TASK DIRECTIONS ->
Which lines of the listing below contain the word "Tahun"? Copy each of them.

GIVEN DATA ->

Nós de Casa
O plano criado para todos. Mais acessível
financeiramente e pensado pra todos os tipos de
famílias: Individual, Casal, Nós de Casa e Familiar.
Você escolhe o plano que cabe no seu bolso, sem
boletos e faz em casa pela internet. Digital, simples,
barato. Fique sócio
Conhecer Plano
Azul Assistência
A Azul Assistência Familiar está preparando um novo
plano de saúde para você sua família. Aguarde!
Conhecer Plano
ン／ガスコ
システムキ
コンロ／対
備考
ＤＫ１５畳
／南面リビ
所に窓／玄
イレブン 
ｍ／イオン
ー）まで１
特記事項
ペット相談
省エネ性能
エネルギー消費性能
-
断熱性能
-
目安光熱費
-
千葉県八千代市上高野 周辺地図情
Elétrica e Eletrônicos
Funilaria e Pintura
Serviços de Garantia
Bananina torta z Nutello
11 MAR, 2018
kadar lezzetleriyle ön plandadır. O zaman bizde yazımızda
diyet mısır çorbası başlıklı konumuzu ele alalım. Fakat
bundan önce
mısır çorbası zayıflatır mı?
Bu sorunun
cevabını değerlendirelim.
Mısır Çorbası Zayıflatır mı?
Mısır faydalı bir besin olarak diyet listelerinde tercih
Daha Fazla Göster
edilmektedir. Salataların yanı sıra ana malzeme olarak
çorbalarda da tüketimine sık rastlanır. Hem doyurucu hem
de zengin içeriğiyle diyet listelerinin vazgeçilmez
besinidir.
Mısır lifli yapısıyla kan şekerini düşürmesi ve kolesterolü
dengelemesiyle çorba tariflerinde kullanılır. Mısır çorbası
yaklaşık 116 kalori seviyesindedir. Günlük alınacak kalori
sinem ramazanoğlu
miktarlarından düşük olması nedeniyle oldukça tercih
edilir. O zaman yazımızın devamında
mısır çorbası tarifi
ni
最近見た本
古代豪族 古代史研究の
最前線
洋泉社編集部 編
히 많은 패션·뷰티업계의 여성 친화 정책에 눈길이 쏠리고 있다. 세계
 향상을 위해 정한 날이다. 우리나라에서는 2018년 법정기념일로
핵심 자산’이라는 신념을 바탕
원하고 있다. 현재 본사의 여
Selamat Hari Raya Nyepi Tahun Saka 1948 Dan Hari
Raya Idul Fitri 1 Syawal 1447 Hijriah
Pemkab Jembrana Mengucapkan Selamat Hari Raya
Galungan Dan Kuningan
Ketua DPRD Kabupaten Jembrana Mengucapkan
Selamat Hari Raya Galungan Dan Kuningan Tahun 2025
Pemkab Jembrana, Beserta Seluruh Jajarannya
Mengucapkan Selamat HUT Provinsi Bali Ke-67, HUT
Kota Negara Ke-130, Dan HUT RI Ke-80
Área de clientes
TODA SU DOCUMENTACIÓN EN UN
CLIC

SOLUTION ->
Selamat Hari Raya Nyepi Tahun Saka 1948 Dan Hari
Selamat Hari Raya Galungan Dan Kuningan Tahun 2025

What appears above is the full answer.